Mar 03, 2008 12:45AM
- comments
Ok, I'm living in a state of "woe is me". I shouldn't be, I know I have it pretty easy. So long as I take my neurontin, it seems, then my throat stays good, the shocks stay away (for the most part), and I just suffer from the odd mild muscle cramp/spasm, the 'jerks' and some strange sensations (bugs on skin, stepping on squishy stuff, etc).
But I'm frustrated (again). I'm so incredibly frustrated with not having a diagnosis, without any hope of soon having a diagnosis. I don't know when I'll see the neuro (in the process of referral now), don't know when I'll have the LP (don't think it will have any answers anyway), and I'd like at least SOME indication of what may come in my future.
I'm exhausted with battling. I take breaks from all this, when I need, but I don't need to now, but I'm stuck on pause, until I get some letters with appointment dates on them.
On top of that, I've been seperated for 7 years from my ex, but we never got divorced. Now, I've also been engaged for 5 years, and now we've decided we want to actually get married this year. The problem? The problem is that, I'm trying to sort out this divorce stuff, and how long it will take...without knowing that I can't set a wedding date. The problem with finding out how long it will take? I moved to another province, and can't seem to find out where I have to start the divorce proceedings. Saskatchewan, where I live now, says I have to do it back in BC. BC says I have to do it here, and I can't get a straight answer. If I could afford a lawyer, I'd do it that way, but I can't.

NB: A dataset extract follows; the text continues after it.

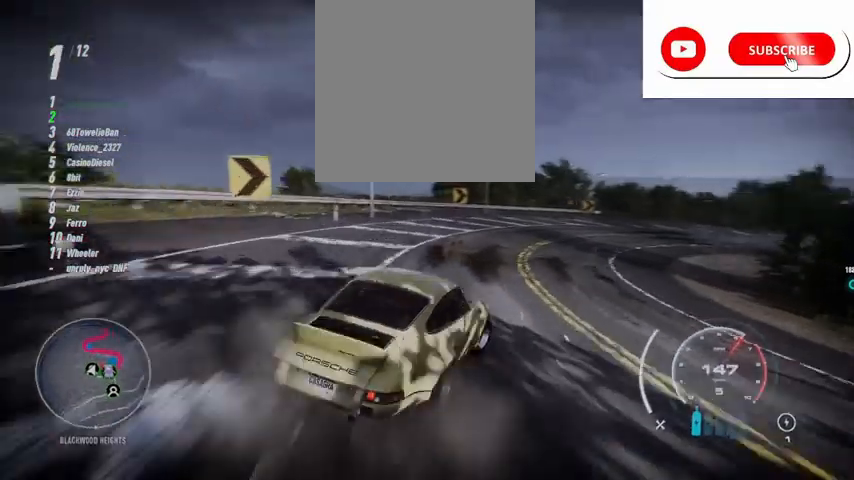
Gameplay with a controller (Xbox layout); each line is a JSON object with the inputs held at the frame after it. "events" lists button and stick changes between this image and that frame as [ms after this image, input, new state], when the widget could be followed in between. Not read: L3 R3.
{"buttons": ["A", "R2"], "left_stick": "right", "right_stick": "center", "events": [[417, "A", "down"]]}
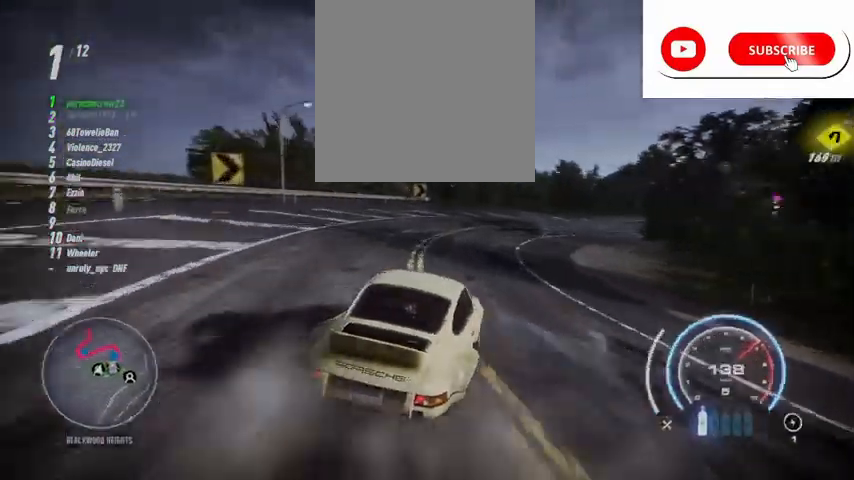
{"buttons": ["A", "R2"], "left_stick": "right", "right_stick": "center", "events": [[292, "R1", "down"], [417, "A", "up"], [417, "R1", "up"], [459, "A", "down"]]}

Dan's been very patient, and very supportive, and now I just want to make him my legal husband, and apparently it's going to suck 1/2 the life out of me to do it. ARG!
So, there's my whine for the day/week/month (we'll have to see how the rest of the week/month go).
Basically, I'm soooooo frustrated, and no one has any answers, not many thoughts, and no ideas! I barely even fit into the MS catergory...but then I barely fit into any catergory, so here I sit, with MS being the closest thing to an answer...for now.